森永氏:ドラマのTwitterハッシュタグを見ていると、出演俳優を追いかけている人もいれば、脚本家を軸に見ている人もいるし、ミステリーやラブコメというジャンル縛りで見ている人もいて、それぞれ当て方が違ってくる。極端な話、視聴者の年齢そのものはもはや関係なく「脚本家縛りでドラマを見ているという属性であれば、10代も60代も等しくターゲットである」という価値基準も出てくるだろう。

加藤氏:人の属性をタグで分類していく感じに近いのかもしれない。

須賀氏:世帯の場合は個人設定と違って、複数のタグが付けられたような感じ。
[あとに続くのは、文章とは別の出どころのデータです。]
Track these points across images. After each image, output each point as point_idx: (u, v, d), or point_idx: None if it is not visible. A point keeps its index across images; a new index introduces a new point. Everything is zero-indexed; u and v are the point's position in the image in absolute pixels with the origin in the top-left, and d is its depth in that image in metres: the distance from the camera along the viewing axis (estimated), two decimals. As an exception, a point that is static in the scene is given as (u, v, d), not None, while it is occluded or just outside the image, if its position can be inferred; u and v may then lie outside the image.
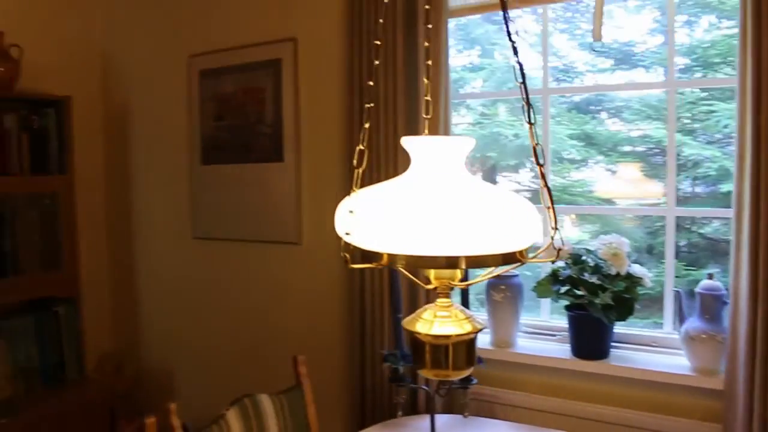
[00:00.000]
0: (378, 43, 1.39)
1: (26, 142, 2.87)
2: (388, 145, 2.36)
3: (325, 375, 2.70)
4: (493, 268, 1.05)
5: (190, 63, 3.11)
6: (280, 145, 2.84)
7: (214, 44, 3.02)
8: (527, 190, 2.72)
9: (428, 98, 1.36)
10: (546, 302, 2.46)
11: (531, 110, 1.03)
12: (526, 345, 2.39)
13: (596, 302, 2.11)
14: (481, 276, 1.18)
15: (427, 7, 1.04)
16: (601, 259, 2.17)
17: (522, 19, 2.55)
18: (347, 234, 1.03)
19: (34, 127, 2.89)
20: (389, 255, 0.99)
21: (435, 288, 1.10)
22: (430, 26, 2.26)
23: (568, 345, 2.28)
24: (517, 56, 1.03)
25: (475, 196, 1.02)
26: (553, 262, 1.09)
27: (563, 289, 2.21)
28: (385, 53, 2.31)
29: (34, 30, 3.06)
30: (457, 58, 2.76)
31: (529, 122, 1.01)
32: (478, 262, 0.98)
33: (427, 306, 1.11)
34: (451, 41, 2.39)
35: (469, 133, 2.75)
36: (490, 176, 2.76)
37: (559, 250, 1.03)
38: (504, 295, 2.34)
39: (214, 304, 3.15)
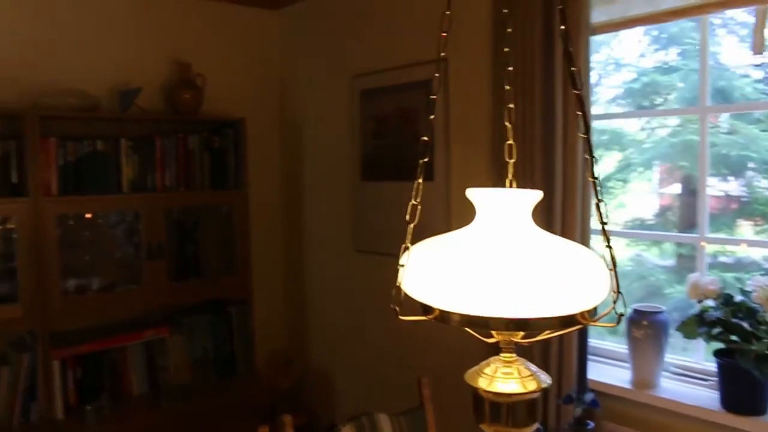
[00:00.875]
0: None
1: (208, 160, 3.26)
2: (525, 168, 2.35)
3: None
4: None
5: (352, 83, 3.31)
6: (431, 164, 2.93)
7: (373, 65, 3.19)
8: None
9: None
10: (700, 341, 2.28)
11: (590, 144, 1.01)
12: (670, 388, 2.24)
13: (748, 351, 1.93)
14: (546, 334, 1.17)
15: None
16: (755, 303, 1.98)
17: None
18: (398, 285, 1.08)
19: (214, 147, 3.28)
20: (442, 311, 1.03)
21: (497, 342, 1.12)
22: (571, 49, 2.20)
23: (718, 393, 2.10)
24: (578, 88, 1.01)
25: (539, 254, 1.01)
26: (614, 326, 1.06)
27: (715, 331, 2.05)
28: (523, 76, 2.30)
29: (216, 60, 3.46)
30: (647, 59, 2.61)
31: (590, 155, 1.00)
32: (536, 325, 0.97)
33: (490, 359, 1.13)
34: (646, 39, 2.27)
35: (659, 142, 2.60)
36: (685, 186, 2.58)
37: (621, 315, 1.00)
38: (645, 332, 2.21)
39: (373, 315, 3.33)
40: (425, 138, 1.16)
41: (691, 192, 2.44)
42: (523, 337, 1.10)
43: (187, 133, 3.20)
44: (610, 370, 2.39)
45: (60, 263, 2.79)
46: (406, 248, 1.12)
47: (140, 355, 3.09)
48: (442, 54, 1.22)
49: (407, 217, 1.15)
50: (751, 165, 2.39)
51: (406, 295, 1.08)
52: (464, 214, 2.91)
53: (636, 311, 2.26)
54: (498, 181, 2.50)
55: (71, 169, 2.86)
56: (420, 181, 1.14)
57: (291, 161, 3.80)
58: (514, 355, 1.11)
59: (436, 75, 1.26)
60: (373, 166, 3.26)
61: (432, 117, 1.21)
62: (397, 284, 1.09)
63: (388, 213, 3.16)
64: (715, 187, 2.42)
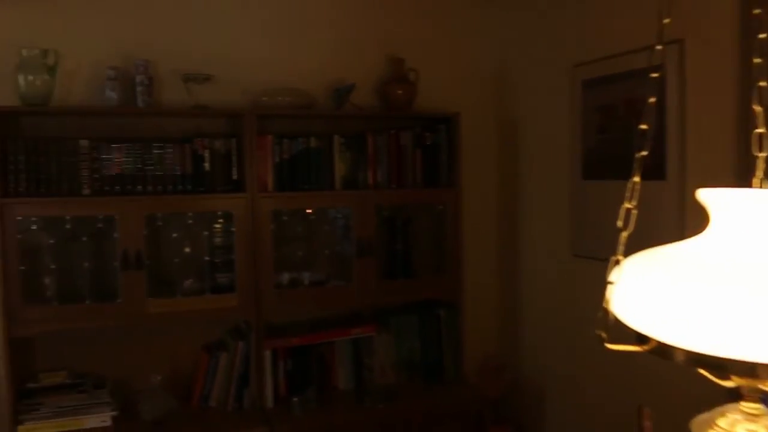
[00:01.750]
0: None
1: (420, 157, 3.22)
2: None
3: None
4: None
5: (573, 73, 3.05)
6: (662, 161, 2.58)
7: (596, 52, 2.90)
8: None
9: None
10: None
11: None
12: None
13: None
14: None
15: None
16: None
17: None
18: (605, 306, 0.89)
19: (426, 144, 3.22)
20: (661, 343, 0.82)
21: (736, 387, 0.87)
22: None
23: None
24: None
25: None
26: None
27: None
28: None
29: (429, 53, 3.40)
30: None
31: None
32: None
33: (726, 407, 0.89)
34: None
35: None
36: None
37: None
38: None
39: (591, 329, 3.04)
40: (644, 126, 0.94)
41: None
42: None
43: (399, 130, 3.18)
44: None
45: (274, 257, 2.92)
46: (617, 261, 0.93)
47: (347, 351, 3.14)
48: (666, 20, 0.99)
49: (619, 222, 0.95)
50: None
51: (616, 318, 0.89)
52: (704, 220, 2.50)
53: None
54: (744, 180, 2.11)
55: (286, 165, 2.98)
56: (637, 179, 0.94)
57: (506, 158, 3.62)
58: (760, 407, 0.86)
59: (657, 47, 1.03)
60: (596, 163, 2.97)
61: (652, 100, 0.98)
62: (604, 305, 0.90)
63: (612, 215, 2.85)
64: None
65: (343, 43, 3.25)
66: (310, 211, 3.11)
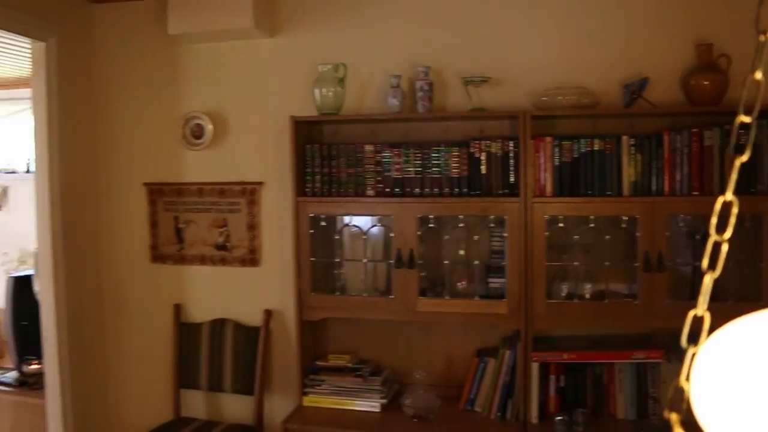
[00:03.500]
0: None
1: (729, 159, 2.78)
2: None
3: None
4: None
5: None
6: None
7: None
8: None
9: None
10: None
11: None
12: None
13: None
14: None
15: None
16: None
17: None
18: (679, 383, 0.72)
19: (740, 143, 2.76)
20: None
21: None
22: None
23: None
24: None
25: None
26: None
27: None
28: None
29: (744, 36, 2.88)
30: None
31: None
32: None
33: None
34: None
35: None
36: None
37: None
38: None
39: None
40: (746, 118, 0.73)
41: None
42: None
43: (702, 128, 2.79)
44: None
45: (548, 266, 2.83)
46: (700, 319, 0.75)
47: (629, 376, 2.88)
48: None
49: (704, 262, 0.77)
50: None
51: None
52: None
53: None
54: None
55: (566, 169, 2.86)
56: (729, 195, 0.74)
57: None
58: None
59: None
60: None
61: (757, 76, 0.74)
62: (677, 382, 0.74)
63: None
64: None
65: (635, 32, 2.97)
66: (593, 216, 2.93)
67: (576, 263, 2.92)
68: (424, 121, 3.08)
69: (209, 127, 3.33)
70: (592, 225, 2.85)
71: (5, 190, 7.30)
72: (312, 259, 3.01)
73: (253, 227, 3.35)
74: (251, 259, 3.37)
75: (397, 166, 2.96)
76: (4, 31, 3.13)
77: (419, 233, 2.90)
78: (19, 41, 4.56)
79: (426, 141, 2.99)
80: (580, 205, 2.85)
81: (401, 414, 2.90)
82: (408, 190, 2.95)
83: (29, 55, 5.12)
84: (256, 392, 3.27)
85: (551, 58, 3.04)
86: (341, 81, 3.00)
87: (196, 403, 3.52)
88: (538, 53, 3.05)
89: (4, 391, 3.83)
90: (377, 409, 2.95)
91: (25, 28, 3.19)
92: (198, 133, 3.36)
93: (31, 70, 3.39)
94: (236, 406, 3.43)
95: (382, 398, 2.96)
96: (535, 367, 2.85)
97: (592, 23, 3.01)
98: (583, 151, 2.85)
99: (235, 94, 3.37)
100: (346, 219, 3.09)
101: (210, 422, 3.33)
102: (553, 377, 2.89)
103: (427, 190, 2.94)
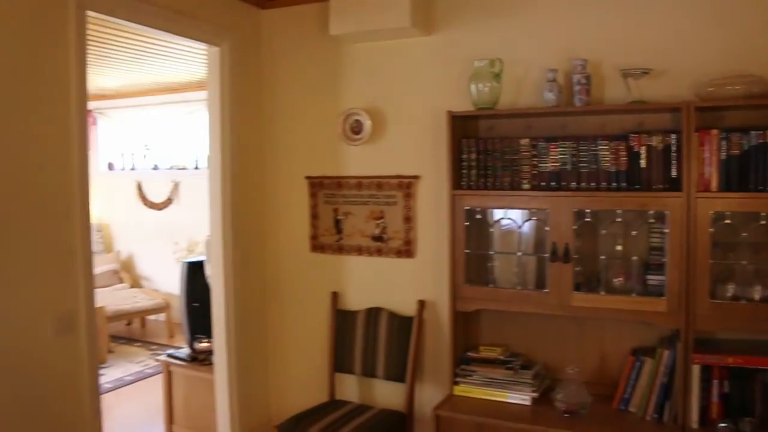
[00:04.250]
0: None
1: None
2: None
3: None
4: None
5: None
6: None
7: None
8: None
9: None
10: None
11: None
12: None
13: None
14: None
15: None
16: None
17: None
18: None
19: None
20: None
21: None
22: None
23: None
24: None
25: None
26: None
27: None
28: None
29: None
30: None
31: None
32: None
33: None
34: None
35: None
36: None
37: None
38: None
39: None
40: None
41: None
42: None
43: None
44: None
45: (712, 265, 2.73)
46: None
47: (803, 385, 2.72)
48: None
49: None
50: None
51: None
52: None
53: None
54: None
55: (734, 162, 2.74)
56: None
57: None
58: None
59: None
60: None
61: None
62: None
63: None
64: None
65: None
66: (762, 214, 2.79)
67: (744, 262, 2.79)
68: (581, 114, 3.07)
69: (368, 123, 3.50)
70: (763, 222, 2.71)
71: (177, 186, 8.00)
72: (466, 251, 3.09)
73: (408, 219, 3.49)
74: (406, 250, 3.51)
75: (553, 160, 2.98)
76: (184, 38, 3.46)
77: (575, 227, 2.90)
78: (193, 48, 5.02)
79: (583, 135, 2.98)
80: (750, 201, 2.72)
81: (552, 408, 2.91)
82: (564, 184, 2.96)
83: (200, 61, 5.62)
84: (408, 379, 3.40)
85: (715, 47, 2.91)
86: (497, 76, 3.06)
87: (350, 387, 3.72)
88: (701, 42, 2.94)
89: (179, 365, 4.24)
90: (527, 402, 2.98)
91: (203, 35, 3.51)
92: (357, 128, 3.54)
93: (205, 73, 3.71)
94: (388, 392, 3.58)
95: (533, 392, 2.98)
96: (696, 370, 2.76)
97: (761, 8, 2.86)
98: (753, 144, 2.72)
99: (392, 90, 3.53)
100: (500, 212, 3.14)
101: (362, 406, 3.51)
102: (716, 382, 2.77)
103: (583, 184, 2.93)
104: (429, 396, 3.45)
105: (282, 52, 3.85)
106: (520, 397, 2.99)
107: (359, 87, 3.62)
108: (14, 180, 2.53)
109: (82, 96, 2.81)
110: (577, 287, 2.92)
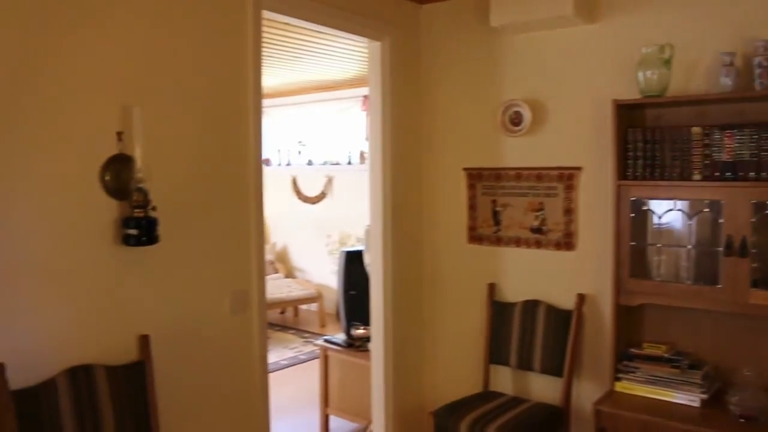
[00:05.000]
0: None
1: None
2: None
3: None
4: None
5: None
6: None
7: None
8: None
9: None
10: None
11: None
12: None
13: None
14: None
15: None
16: None
17: None
18: None
19: None
20: None
21: None
22: None
23: None
24: None
25: None
26: None
27: None
28: None
29: None
30: None
31: None
32: None
33: None
34: None
35: None
36: None
37: None
38: None
39: None
40: None
41: None
42: None
43: None
44: None
45: None
46: None
47: None
48: None
49: None
50: None
51: None
52: None
53: None
54: None
55: None
56: None
57: None
58: None
59: None
60: None
61: None
62: None
63: None
64: None
65: None
66: None
67: None
68: (761, 100, 2.89)
69: (528, 114, 3.50)
70: None
71: (330, 180, 8.32)
72: (632, 243, 3.01)
73: (569, 211, 3.45)
74: (566, 243, 3.47)
75: (729, 149, 2.83)
76: (348, 34, 3.62)
77: (753, 220, 2.74)
78: (349, 46, 5.23)
79: (764, 122, 2.81)
80: None
81: (725, 412, 2.77)
82: (741, 174, 2.80)
83: (354, 58, 5.84)
84: (565, 374, 3.37)
85: None
86: (667, 62, 2.95)
87: (504, 379, 3.73)
88: None
89: (335, 350, 4.43)
90: (696, 404, 2.85)
91: (367, 31, 3.65)
92: (516, 120, 3.55)
93: (358, 71, 3.85)
94: (543, 386, 3.56)
95: (702, 393, 2.85)
96: None
97: None
98: None
99: (553, 80, 3.50)
100: (668, 204, 3.03)
101: (517, 398, 3.51)
102: None
103: (763, 174, 2.76)
104: (586, 391, 3.40)
105: (440, 46, 3.93)
106: (688, 398, 2.87)
107: (519, 78, 3.62)
108: (204, 174, 2.79)
109: (258, 92, 3.03)
110: (755, 284, 2.76)
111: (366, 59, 3.90)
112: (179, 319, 2.71)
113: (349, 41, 4.90)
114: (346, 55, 5.88)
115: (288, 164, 8.77)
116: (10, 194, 2.18)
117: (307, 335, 7.44)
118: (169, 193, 2.60)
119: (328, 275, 8.16)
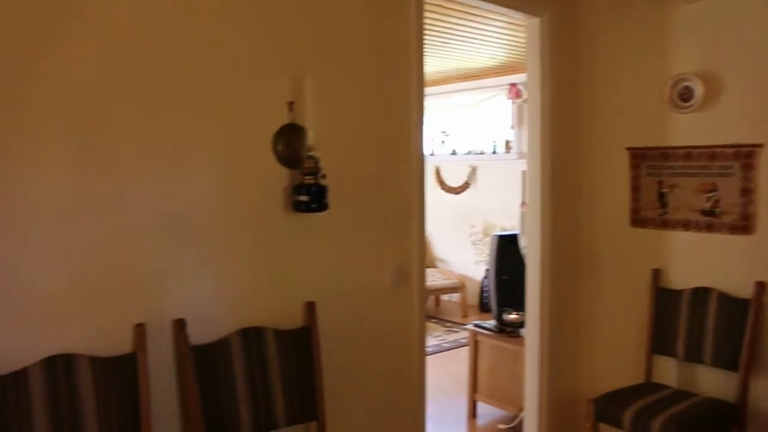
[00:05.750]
0: None
1: None
2: None
3: None
4: None
5: None
6: None
7: None
8: None
9: None
10: None
11: None
12: None
13: None
14: None
15: None
16: None
17: None
18: None
19: None
20: None
21: None
22: None
23: None
24: None
25: None
26: None
27: None
28: None
29: None
30: None
31: None
32: None
33: None
34: None
35: None
36: None
37: None
38: None
39: None
40: None
41: None
42: None
43: None
44: None
45: None
46: None
47: None
48: None
49: None
50: None
51: None
52: None
53: None
54: None
55: None
56: None
57: None
58: None
59: None
60: None
61: None
62: None
63: None
64: None
65: None
66: None
67: None
68: None
69: (700, 89, 3.28)
70: None
71: (474, 170, 8.26)
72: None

グループ分けでどこかの箱に入れてしまうというより「この人には25個のタグが紐付いている」という感じにしたい。

森永氏:この広告素材はこのタグとこのタグとこのタグの人には相性よさそう、と提示することができたら面白い。

Twitterで見かけるのが、同じ番組でも関東と関西で流れるCMが異なっていて、それについて話題が起きるというケース。たとえば東京の視聴者がツイッターで「今の広告何?」と騒いでいるのを、関西では違うCMが流れていて「どういうことだ?」と困惑する、というような光景をたびたび見かける。

共視聴している仲間であっても、タグの違いによって出るCMが違っていて、「いま違うCMがでているんだけど」という会話が起きれば、「何それ?」と検索して、YouTubeにアップされているCMを、ある種のコンテンツとしてきっちりと見てもらえる機会にもなる。また面白い動きだなと思う。

島野氏:全てがクラスター分けされるのが当たり前になっているからこそ、「一緒に見ている層」というのが、ターゲットグループとして新たな価値につながりそうだ。

所定の時間を過ぎても尽きなかった議論。テレビを「場」として考えるというテーマからスタートし、専念視聴と同時視聴それぞれが持つポテンシャル、そして今後のテレビ広告の新たな形まで、さまざまな可能性を示唆し、90分以上にわたるランチウェビナーが終了した。